_SOURCE MATERIAL:_
○ ○ ○

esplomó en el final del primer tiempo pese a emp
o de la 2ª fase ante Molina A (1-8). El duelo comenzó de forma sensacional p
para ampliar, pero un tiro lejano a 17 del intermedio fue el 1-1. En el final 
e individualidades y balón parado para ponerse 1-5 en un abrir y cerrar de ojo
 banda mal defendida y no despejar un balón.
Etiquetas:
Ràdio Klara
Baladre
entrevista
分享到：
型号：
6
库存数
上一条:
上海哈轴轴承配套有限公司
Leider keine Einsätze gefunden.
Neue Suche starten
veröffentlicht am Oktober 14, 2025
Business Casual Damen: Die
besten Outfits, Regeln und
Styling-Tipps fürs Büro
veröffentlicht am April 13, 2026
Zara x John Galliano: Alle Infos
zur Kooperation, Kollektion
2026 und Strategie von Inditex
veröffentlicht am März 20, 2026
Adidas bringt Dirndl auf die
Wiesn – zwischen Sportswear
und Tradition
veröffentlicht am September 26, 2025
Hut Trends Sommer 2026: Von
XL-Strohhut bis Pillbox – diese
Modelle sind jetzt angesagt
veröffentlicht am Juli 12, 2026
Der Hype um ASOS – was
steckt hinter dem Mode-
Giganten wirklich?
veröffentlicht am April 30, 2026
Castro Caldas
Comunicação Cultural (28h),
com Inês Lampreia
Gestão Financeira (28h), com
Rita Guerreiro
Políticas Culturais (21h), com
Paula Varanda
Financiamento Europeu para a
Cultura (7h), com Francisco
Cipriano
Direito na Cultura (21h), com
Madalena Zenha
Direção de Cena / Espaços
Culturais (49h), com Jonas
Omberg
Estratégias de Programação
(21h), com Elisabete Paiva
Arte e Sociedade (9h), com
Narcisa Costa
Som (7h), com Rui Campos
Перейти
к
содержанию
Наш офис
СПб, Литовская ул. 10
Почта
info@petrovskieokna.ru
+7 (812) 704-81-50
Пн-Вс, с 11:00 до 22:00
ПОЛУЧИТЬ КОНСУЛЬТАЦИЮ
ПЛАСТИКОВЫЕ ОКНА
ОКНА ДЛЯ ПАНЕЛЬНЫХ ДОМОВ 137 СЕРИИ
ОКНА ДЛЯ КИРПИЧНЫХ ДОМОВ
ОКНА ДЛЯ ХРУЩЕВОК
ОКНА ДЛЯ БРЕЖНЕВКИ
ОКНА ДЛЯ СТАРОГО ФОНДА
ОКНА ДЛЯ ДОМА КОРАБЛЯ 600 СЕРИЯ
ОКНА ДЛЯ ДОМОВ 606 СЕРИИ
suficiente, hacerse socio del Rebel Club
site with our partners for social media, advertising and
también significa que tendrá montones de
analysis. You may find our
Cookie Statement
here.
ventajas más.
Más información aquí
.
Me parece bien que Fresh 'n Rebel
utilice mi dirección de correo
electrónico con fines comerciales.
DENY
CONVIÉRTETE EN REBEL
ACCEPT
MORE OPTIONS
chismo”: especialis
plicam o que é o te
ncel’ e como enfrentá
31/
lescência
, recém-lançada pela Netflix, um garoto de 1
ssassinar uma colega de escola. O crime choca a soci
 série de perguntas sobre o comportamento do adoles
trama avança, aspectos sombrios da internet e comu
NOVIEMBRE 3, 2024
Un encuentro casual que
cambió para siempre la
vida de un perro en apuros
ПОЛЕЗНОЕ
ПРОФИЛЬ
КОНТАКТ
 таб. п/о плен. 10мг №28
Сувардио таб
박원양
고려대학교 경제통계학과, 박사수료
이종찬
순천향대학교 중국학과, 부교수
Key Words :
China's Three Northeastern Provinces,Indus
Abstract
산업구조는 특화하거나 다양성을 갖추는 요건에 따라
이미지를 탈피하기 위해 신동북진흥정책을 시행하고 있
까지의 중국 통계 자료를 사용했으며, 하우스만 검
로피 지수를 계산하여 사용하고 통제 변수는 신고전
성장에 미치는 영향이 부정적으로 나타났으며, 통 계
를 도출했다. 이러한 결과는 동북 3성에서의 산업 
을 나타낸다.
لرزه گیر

○ ○ ○

_PROBLEM STATEMENT:_
Set the lines down exactly, from the first line of the records to the line where "Ràdio Klara" appears, with both ends kept.

_ANSWER TO THIS PROBLEM:_
esplomó en el final del primer tiempo pese a emp
o de la 2ª fase ante Molina A (1-8). El duelo comenzó de forma sensacional p
para ampliar, pero un tiro lejano a 17 del intermedio fue el 1-1. En el final 
e individualidades y balón parado para ponerse 1-5 en un abrir y cerrar de ojo
 banda mal defendida y no despejar un balón.
Etiquetas:
Ràdio Klara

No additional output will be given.